**Aufgabenstellung**
[1] Zitieren Sie aus dem Beschluss des Obersten Gerichtshofes wörtlich die Stelle von „OGH15Ns9/9416.6.1994“ bis „nicht Folge gegeben.“.
[2] Wer führte laut dem Beschluss des Obersten Gerichtshofes in der Sitzung den Vorsitz?
[3] Schreiben Sie den Beschluss des Obersten Gerichtshofes im Anschluss an seinen letzten Satz weiter.

**Ausgewählter Text**
OGH 15Ns9/94

OGH15Ns9/9416.6.1994

Der Oberste Gerichtshof hat am 16.Juni 1994 durch den Senatspräsidenten des Obersten Gerichtshofes Dr.Reisenleitner als Vorsitzenden sowie durch die Hofräte des Obersten Gerichtshofes Dr.Kuch, Dr.Mayrhofer, Dr.Rouschal und Dr.Schmucker als weitere Richter, in Gegenwart der Richteramtsanwärterin Dr.Würzburger als Schriftführerin, in der Strafsache gegen Helmfried V***** wegen des Vergehens des versuchten Widerstandes gegen die Staatsgewalt nach §§ 15, 269 StGB und einer anderen strafbaren Handlung, AZ 6 E Vr 958/93 des Landesgerichtes für Strafsachen Graz (11 Bs 47/94 des Oberlandesgerichtes Graz), über den Ablehnungs- und Delegierungsantrag des Genannten nach Anhörung der Generalprokuratur in nichtöffentlicher Sitzung den

Beschluß

gefaßt:

 

Spruch:

1. Dem Antrag auf Ablehnung des Oberlandesgerichtes Graz einschließlich seines Präsidenten wird nicht Folge gegeben.

**Extrahierte Einträge**

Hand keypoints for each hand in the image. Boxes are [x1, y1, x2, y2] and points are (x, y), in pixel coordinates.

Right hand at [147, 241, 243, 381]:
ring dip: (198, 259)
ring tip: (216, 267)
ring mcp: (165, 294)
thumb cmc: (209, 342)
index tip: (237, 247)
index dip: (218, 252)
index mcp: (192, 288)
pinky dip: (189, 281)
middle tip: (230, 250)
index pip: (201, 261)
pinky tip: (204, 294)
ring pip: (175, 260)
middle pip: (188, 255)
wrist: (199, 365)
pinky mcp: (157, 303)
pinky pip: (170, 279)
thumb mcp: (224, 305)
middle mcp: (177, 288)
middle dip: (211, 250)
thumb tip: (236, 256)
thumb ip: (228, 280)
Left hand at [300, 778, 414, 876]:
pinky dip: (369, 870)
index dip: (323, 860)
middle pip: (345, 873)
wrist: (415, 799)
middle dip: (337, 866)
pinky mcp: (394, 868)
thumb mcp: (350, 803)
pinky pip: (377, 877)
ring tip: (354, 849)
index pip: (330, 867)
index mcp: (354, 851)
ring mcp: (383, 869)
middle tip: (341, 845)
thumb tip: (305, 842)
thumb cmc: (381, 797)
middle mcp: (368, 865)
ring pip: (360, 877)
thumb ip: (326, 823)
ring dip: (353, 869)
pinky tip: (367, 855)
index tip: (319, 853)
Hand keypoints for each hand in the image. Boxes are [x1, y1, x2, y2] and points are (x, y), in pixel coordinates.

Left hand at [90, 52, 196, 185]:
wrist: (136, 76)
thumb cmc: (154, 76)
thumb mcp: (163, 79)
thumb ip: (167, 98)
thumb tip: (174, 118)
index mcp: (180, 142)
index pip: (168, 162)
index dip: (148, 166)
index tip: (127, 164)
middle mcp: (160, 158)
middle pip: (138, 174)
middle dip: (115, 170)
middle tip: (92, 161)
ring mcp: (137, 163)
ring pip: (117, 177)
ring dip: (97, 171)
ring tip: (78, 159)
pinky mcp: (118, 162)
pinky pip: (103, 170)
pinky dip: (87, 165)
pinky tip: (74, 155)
...
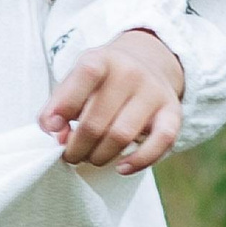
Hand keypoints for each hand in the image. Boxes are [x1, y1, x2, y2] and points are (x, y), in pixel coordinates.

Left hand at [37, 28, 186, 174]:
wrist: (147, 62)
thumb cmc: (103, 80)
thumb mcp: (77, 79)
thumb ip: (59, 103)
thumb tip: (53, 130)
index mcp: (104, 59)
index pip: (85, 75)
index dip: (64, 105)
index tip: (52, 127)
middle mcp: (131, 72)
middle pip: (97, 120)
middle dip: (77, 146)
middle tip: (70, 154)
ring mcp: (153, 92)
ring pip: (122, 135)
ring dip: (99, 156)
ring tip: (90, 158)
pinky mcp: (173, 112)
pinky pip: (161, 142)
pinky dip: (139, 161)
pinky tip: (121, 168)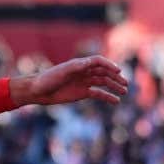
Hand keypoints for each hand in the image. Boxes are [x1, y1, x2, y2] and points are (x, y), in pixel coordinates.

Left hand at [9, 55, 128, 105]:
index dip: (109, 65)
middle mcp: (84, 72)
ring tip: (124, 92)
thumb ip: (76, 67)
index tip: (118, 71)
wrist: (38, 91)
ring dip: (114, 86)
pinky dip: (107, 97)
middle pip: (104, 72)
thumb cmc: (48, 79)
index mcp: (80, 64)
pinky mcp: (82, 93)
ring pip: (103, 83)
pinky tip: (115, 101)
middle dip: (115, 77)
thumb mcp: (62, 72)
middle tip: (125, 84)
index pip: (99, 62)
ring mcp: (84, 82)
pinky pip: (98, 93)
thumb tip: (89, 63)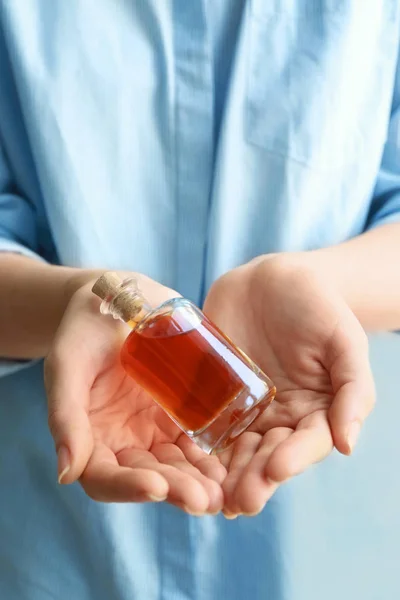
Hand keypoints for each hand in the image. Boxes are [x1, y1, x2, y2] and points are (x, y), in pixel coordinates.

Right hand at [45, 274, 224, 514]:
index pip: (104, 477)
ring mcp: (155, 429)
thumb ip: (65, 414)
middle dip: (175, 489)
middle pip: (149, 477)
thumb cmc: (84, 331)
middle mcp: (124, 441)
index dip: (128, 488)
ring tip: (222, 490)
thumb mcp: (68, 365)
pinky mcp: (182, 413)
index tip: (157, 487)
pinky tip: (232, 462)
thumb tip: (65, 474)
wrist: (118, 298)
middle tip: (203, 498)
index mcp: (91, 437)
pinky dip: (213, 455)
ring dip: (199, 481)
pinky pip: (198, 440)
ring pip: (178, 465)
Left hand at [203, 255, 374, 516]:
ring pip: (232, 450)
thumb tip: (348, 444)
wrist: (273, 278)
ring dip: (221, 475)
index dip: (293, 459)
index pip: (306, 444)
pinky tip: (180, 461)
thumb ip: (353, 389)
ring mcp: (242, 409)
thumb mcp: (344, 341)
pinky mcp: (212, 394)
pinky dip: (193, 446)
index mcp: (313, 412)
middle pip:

**Antworten je Aufgabe**
[1]
OGH15Ns9/9416.6.1994

Der Oberste Gerichtshof hat am 16.Juni 1994 durch den Senatspräsidenten des Obersten Gerichtshofes Dr.Reisenleitner als Vorsitzenden sowie durch die Hofräte des Obersten Gerichtshofes Dr.Kuch, Dr.Mayrhofer, Dr.Rouschal und Dr.Schmucker als weitere Richter, in Gegenwart der Richteramtsanwärterin Dr.Würzburger als Schriftführerin, in der Strafsache gegen Helmfried V***** wegen des Vergehens des versuchten Widerstandes gegen die Staatsgewalt nach §§ 15, 269 StGB und einer anderen strafbaren Handlung, AZ 6 E Vr 958/93 des Landesgerichtes für Strafsachen Graz (11 Bs 47/94 des Oberlandesgerichtes Graz), über den Ablehnungs- und Delegierungsantrag des Genannten nach Anhörung der Generalprokuratur in nichtöffentlicher Sitzung den

Beschluß

gefaßt:

 

Spruch:

1. Dem Antrag auf Ablehnung des Oberlandesgerichtes Graz einschließlich seines Präsidenten wird nicht Folge gegeben.

[2] Der Senatspräsident des Obersten Gerichtshofes Dr. Reisenleitner.

[3]
2. Der Ablehnungsantrag im übrigen sowie der Delegierungsantrag werden zurückgewiesen.

Text

Gründe:

Rechtliche Beurteilung

Gegen Helmfried V***** ist beim Landesgericht für Strafsachen Graz zum AZ 6 E Vr 958/93 ein Strafverfahren anhängig; mit Urteil dieses Gerichtes vom 19.August 1993 wurde er der Vergehen des versuchten Widerstandes gegen die Staatsgewalt nach §§ 15, 269 Abs 1 StGB und der schweren Körperverletzung nach §§ 83 Abs 1 und 84 Abs 2 Z 4 StGB schuldig erkannt und zu einer (unbedingten) Geldstrafe sowie einer bedingt nachgesehenen Freiheitsstrafe und auch zur Bezahlung von Schmerzengeldbeträgen verurteilt. Sogleich nach Verkündung des Urteils meldete der Genannte Berufung wegen Nichtigkeit, Schuld und Strafe sowie gegen den Ausspruch über die privatrechtlichen Ansprüche an. Mit am 1.Februar 1994 datiertem Vorlagebericht hat das Landesgericht für Strafsachen Graz dem Oberlandesgericht Graz den erwähnten Strafakt zur Entscheidung über die (nicht ausgeführte) Berufung des Beschuldigten vorgelegt.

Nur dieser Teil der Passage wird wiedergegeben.